Au lieu de clarifier les tâches, les compétences et les contrôles entre le propriétaire, le régulateur et les opérateurs, ce modèle des quatre cercles - en tout cas pour les troisième et quatrième cercles - a provoqué une certaine confusion des rôles entre le propriétaire, très souvent la Confédération, le régulateur du marché, qui ne dispose que rarement de l'indépendance nécessaire pour véritablement réguler le marché, et les opérateurs privés, qui souffrent d'une surréglementation. Pour comprendre mes propos, il suffit de se référer par exemple à la gestion des CFF, qui doivent faire face à un Office fédéral des transports aux compétences aussi bien de régulation que de gestion opérationnelle, voire de défense des intérêts du propriétaire. Je pourrais citer également les nombreux cas de dérapages dans la confusion des rôles chez Swisscom ou dans d'autres entreprises, ou dans la tendance du Conseil fédéral de se cacher derrière les objectifs stratégiques, souvent rédigés par ceux-là mêmes qui doivent les appliquer, ou les conseils d'administration des entreprises publiques, pour refuser de jouer son rôle de propriétaire.

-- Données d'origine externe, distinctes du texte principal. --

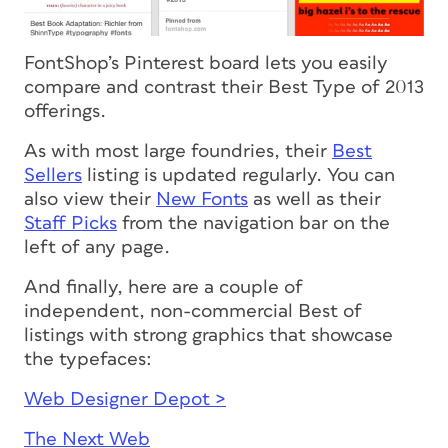
FontShop’s Pinterest board lets you easily
compare and contrast their Best Type of 2013
offerings.
As with most large foundries, their
Best
Sellers
listing is updated regularly. You can
also view their
New Fonts
as well as their
Staff Picks
from the navigation bar on the
left of any page.
And finally, here are a couple of
independent, non-commercial
Best of
listings with strong graphics that showcase
the typefaces:
Web Designer Depot >
The Next Web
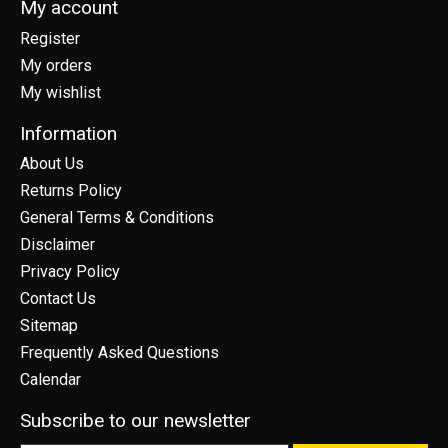
My account
Register
My orders
My wishlist
Information
About Us
Returns Policy
General Terms & Conditions
Disclaimer
Privacy Policy
Contact Us
Sitemap
Frequently Asked Questions
Calendar
Subscribe to our newsletter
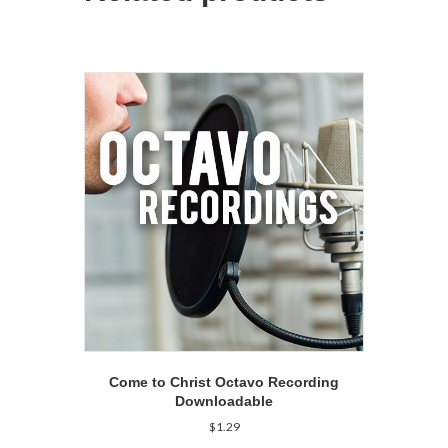
Come to Christ Octavo Recording
Downloadable
$
1.29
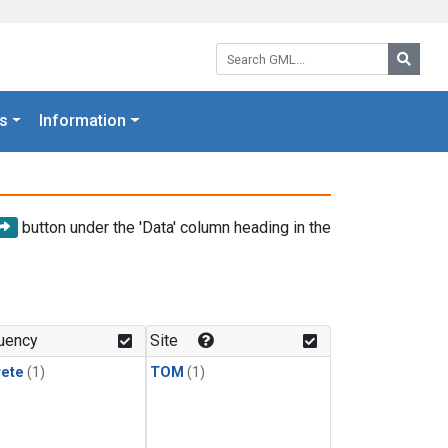
Search GML:
Searc
s
Information
button under the 'Data' column heading in the
uency
Site
rete
(1)
TOM
(1)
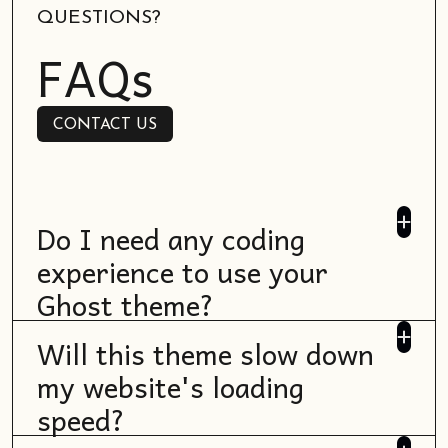
QUESTIONS?
FAQs
CONTACT US
CONTACT US
Do I need any coding
experience to use your
Ghost theme?
No, most Ghost themes are designed to be
Will this theme slow down
user-friendly and don't require coding
my website's loading
skills. You can typically customize them
speed?
through the Ghost admin interface. If any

De plus, les bases conceptuelles pour les transferts dans les différents cercles sont encore à des degrés divers de concrétisation et de consolidation. Or, pour déterminer le champ des établissements qui devront être consolidés au niveau de la comptabilité de la Confédération, une définition exacte des cercles revêt une importance certaine.

C'est la raison pour laquelle je suis intervenu, afin qu'on comprenne bien qu'il ne s'agit pas simplement d'un rapport sur les offices GMEB, mais de quelque chose de beaucoup plus large. Il s'agit de la définition et de la fixation de critères pour savoir quelles sont les entreprises qui seront dans les troisième et quatrième cercles, c'est-à-dire pour savoir finalement quelles seront les entreprises qui seront consolidées au niveau de la comptabilité générale de la Confédération.

Il est donc temps de demander au Conseil fédéral de nous soumettre un projet qui précise clairement les principes directeurs de ce modèle, qui définisse les critères propres à chaque cercle, afin que l'on sache selon quels critères il faut ranger les différentes unités administratives ou les entreprises publiques.